CrossFit Mom workouts are tailored to beginner, intermediate, and advanced athletes. A beginner workout this week, for example, called for three rounds of a 200-meter run and ten burpees. 

To develop the program, Nitz became certified as a pre/post-natal exercise specialist and consulted with obstetrician/gynecologists who did CrossFit and pregnant CrossFit athletes. “I also continue to read the literature on exercise and pregnancy and receive feedback from CrossFitting doctors, nurses, and midwives to ensure that I am aware of the latest information available,” she says, adding that pregnant women should consult with their doctor first before starting a CrossFit Mom workout.

Christensen, who designs her own CrossFit workouts while pregnant and has coached seven to eight pregnant women before, says her own doctor was her go-to guide when she became pregnant. Her doctor encouraged her to continue with CrossFit, as long as she felt comfortable and didn’t experience any signs of pain. “I’m a strong believer in doing what feels right for you,” says Christensen, who promised herself she would limit herself to lifting no more than 70 percent of her max for any exercise.
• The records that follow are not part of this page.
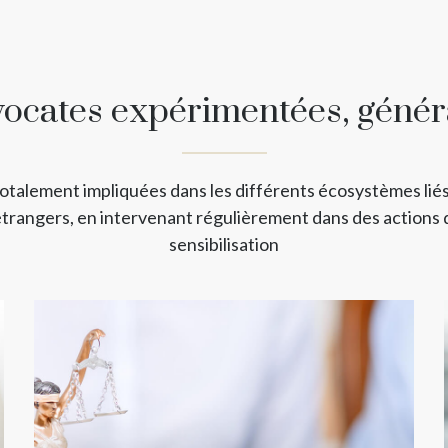
cates expérimentées, générali
alement impliquées dans les différents écosystèmes liés 
trangers, en intervenant régulièrement dans des actions 
sensibilisation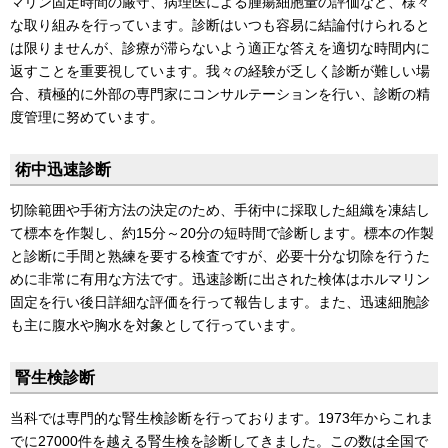
マリン固定時間の厳守、病理医による腫瘍細胞量の評価など、様々
な取り組みを行っています。診断はいつも容易に結論付けられると
は限りませんが、診療が滞らないよう適正な答えを適切な時間内に
返すことを重要視しています。我々の経験が乏しく診断が難しい場
合、積極的に外部の専門家にコンサルテーションを行い、診断の精
度管理に努めています。
術中迅速診断
切除範囲や手術方法の決定のため、手術中に採取した組織を凍結し
て標本を作製し、約15分～20分の短時間で診断します。標本の作製
と診断に手間と熟練を要する検査ですが、必要十分な切除を行うた
めに非常に有用な方法です。迅速診断に出された検体はホルマリン
固定を行い後日詳細な評価を行って報告します。また、迅速細胞診
も主に腹水や胸水を対象として行っています。
腎生検診断
当科では専門的な腎生検診断を行っております。1973年からこれま
でに27000件を越える腎生検を診断してきました。この数は全国で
Local runner and blogger Melody Parry Jones had a different experience when trying CrossFit while pregnant. “I did it four to five times earlier in the pregnancy when I still felt comfortable doing it,” she says. “As I’ve gotten bigger, I feel less comfortable doing it.”

Instead, Parry Jones has stuck to running, and acknowledges that controversy over exercising while pregnant existed even before CrossFit. “The biggest thing I was told is that as long as it was something you did before, it’s safe to continue doing,” she says.

Whether it’s running or CrossFit, Christensen says finding her exercise niche during pregnancy has been an eye-opening experience. “One of the most fascinating things I’ve realized over the past nine months is the idea that I could maintain this much fitness,” she said. “I almost feel like I’m in the best shape of my life.”